Elderly: In ADAURA, FLAURA, FLAURA2 and AURA3 (TAGRISSO monotherapy; N=1813), 42% of patients were 65 years of age and older, and 11% were 75 years of age and older. Compared with younger patients (<65), more patients ≥65 years old had reported adverse reactions that led to study dose modifications (interruptions or reductions) (17% versus 10%). The types of adverse events reported were similar regardless of age. Older patients reported more Grade 3 or higher adverse reactions compared to younger patients (14% versus 10%). No overall differences in efficacy were observed between older and younger patients. A consistent pattern in safety and efficacy results was observed in the analysis of AURA Phase 2 studies. Of the 276 patients treated with TAGRISSO in combination with pemetrexed and platinum-based chemotherapy, 104 patients were ≥65 years and 23 patients were ≥75 years of age. Older patients (≥65 years) reported similar Grade 3 or higher adverse reactions compared to <65 years old patients (36% versus 36%) respectively. Dose modification for adverse reactions were reported in a higher proportion of patients ≥65 years as compared to <65 years (34% vs 20%).

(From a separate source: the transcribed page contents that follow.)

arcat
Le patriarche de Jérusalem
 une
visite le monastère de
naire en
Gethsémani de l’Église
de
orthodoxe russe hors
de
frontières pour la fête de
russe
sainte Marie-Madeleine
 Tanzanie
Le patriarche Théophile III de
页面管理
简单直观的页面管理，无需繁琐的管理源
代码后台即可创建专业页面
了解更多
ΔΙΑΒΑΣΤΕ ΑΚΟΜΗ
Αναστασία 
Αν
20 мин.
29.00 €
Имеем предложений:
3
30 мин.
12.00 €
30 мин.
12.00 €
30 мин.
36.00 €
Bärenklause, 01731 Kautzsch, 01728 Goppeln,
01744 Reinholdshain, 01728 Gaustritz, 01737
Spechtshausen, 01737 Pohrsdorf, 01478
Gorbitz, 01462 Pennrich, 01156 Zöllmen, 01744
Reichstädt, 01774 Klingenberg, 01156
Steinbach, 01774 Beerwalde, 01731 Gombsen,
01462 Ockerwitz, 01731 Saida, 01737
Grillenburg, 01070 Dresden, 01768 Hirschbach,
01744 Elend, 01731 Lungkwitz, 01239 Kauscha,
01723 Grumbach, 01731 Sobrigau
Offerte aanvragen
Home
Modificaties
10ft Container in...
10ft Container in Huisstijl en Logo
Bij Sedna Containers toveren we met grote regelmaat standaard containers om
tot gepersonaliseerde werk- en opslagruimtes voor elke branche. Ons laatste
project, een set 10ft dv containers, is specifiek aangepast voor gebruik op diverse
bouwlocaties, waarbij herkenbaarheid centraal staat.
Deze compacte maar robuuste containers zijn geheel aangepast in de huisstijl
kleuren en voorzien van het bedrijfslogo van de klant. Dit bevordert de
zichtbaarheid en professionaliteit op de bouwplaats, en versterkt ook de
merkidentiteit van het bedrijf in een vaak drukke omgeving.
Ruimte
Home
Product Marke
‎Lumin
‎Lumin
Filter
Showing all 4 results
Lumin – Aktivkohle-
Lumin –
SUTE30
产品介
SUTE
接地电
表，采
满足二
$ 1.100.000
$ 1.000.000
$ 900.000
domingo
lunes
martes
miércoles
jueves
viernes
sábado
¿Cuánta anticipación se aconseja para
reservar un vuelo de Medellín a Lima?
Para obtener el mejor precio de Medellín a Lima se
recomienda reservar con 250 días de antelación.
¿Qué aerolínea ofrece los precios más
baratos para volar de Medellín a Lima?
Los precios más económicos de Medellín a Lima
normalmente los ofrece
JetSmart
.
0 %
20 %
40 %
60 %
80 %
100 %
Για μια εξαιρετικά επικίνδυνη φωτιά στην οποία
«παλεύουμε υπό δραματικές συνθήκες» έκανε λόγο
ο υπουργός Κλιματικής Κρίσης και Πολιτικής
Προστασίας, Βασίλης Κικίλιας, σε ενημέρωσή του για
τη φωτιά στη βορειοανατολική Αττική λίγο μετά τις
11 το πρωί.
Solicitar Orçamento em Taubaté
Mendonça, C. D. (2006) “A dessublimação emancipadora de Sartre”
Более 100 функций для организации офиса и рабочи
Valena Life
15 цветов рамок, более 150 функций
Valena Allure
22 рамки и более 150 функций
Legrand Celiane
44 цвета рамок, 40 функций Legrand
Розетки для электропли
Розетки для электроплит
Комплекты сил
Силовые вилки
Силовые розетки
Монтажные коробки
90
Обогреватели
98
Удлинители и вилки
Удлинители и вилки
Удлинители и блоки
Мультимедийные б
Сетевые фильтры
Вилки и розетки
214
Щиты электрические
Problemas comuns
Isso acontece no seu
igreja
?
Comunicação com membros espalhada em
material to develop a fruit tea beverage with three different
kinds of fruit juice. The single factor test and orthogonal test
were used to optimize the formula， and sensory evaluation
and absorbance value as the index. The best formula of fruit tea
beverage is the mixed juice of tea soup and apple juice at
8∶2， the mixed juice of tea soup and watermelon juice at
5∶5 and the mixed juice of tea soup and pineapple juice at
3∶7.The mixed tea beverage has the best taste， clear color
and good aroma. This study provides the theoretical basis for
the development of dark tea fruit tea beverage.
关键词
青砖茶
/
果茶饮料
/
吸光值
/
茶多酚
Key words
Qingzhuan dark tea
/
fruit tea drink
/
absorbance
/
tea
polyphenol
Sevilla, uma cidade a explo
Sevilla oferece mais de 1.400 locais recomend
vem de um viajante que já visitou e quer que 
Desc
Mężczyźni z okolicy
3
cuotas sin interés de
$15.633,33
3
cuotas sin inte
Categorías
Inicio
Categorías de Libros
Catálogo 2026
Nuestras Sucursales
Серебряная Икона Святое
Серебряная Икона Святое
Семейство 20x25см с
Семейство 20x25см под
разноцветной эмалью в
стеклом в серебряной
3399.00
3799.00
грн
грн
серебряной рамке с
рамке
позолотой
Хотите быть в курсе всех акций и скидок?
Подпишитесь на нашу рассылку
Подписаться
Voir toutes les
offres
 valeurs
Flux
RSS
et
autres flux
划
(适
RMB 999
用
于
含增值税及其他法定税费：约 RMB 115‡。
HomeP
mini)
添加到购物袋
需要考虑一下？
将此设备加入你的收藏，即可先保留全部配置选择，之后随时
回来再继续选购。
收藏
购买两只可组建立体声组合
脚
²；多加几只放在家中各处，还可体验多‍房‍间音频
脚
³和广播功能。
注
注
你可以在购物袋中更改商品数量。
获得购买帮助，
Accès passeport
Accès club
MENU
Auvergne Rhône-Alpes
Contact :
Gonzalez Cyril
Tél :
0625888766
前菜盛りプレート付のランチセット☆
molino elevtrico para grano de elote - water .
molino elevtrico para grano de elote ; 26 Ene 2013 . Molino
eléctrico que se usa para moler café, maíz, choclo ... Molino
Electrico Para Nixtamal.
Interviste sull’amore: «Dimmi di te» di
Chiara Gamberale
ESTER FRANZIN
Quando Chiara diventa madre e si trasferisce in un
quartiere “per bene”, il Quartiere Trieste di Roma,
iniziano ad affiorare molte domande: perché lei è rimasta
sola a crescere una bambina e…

Low body weight: Patients receiving TAGRISSO monotherapy (80 mg) with low body weight (<50 kg) reported higher frequencies of Grade ≥3 adverse reactions (20% versus 10%) and QTc prolongation (13% versus 6%) than patients with higher body weight (≥50 kg). Patients who received TAGRISSO in combination with pemetrexed and platinum-based chemotherapy with low body weight (<50 kg) reported similar frequencies of Grade ≥3 adverse reactions (32% versus 37%) when compared to patients with higher body weight (≥50 kg). In contrast, dry skin (34% versus 22%) and stomatitis (40% versus 30%) were reported at higher frequencies in patients with low body weight (<50 kg) versus higher body weight (≥50 kg).